La maggior parte delle Game Jam, come la Global, non eleggono i migliori giochi e non distribuiscono nemmeno premi in denaro: i partecipanti vengono qui per divertirsi. “Tuttavia, ogni anno che passa, si nota una sempre maggiore professionalità”, osserva Frédéric Sommer, cofondatore dello studio Le Cortex e, per l’ottava volta consecutiva, partecipante all’evento. “Alcuni non vengono qui per scherzare e hanno una preparazione notevole, perché le Jam hanno sempre più visibilità e si trasformano in vetrine per farsi conoscere dagli studio o completare il proprio book. Devo confessare, nel mio ruolo manageriale, che incontrare un candidato che mi presenta dei progetti realizzati durante una Jam è per me un punto in più a suo favore”. Ogni edizione della Game Jam vede nascere idee e giochi che in seguito saranno commercializzati. Nel 2013, è stato Surgeon Simulator a distinguersi, anche per i suoi controller così originali. Nel 2014, Keep Talking & Nobody Explodes, si è fatto notare per la modalità di gioco asimmetrica e per l’utilizzo della realtà virtuale: un giocatore doveva descrivere la bomba che aveva davanti, mentre gli altri giocatori consultavano il manuale del perfetto disinnescatore per individuare il tipo di meccanismo e permetterne il disinnesco.
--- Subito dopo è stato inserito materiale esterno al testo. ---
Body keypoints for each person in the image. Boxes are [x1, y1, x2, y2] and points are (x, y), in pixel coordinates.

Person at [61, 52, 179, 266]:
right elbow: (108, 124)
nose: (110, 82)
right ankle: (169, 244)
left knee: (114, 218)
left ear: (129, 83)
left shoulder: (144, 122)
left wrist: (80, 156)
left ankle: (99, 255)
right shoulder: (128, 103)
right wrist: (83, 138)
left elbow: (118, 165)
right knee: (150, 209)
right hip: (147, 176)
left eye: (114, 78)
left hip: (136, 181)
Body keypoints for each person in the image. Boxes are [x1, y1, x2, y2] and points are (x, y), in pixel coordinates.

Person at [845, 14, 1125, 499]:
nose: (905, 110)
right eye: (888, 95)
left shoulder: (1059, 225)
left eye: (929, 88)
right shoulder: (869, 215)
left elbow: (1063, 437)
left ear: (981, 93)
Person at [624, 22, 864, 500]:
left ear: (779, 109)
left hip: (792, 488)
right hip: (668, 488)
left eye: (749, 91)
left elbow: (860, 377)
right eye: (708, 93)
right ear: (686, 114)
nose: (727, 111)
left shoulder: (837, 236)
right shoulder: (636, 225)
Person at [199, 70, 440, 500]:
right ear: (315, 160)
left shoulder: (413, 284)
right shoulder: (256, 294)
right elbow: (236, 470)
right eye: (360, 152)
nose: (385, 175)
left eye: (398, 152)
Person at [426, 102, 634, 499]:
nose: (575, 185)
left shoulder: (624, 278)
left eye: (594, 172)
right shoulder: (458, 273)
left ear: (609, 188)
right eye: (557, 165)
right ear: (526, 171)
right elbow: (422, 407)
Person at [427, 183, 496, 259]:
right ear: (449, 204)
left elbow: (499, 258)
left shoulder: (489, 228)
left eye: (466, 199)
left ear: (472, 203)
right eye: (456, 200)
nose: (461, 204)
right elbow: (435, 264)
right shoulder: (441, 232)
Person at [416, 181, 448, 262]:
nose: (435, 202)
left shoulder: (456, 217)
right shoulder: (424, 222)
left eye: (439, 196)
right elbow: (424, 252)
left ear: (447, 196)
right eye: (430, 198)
Come Surgeon Simulator, sarà presto disponibile sulla piattaforma Steam.
Le Game Jam incoraggiano coloro che operano nel settore ludico a creare cose nuove e a superare se stessi. Tuttavia, come ci tiene a sottolineare il regolamento della Ludum Dare, un’altra celebre Game Jam, rappresentano solo una parte del lavoro: “È fatta, avete creato un gioco. Ora non vi resta che chiedervi cosa farne”.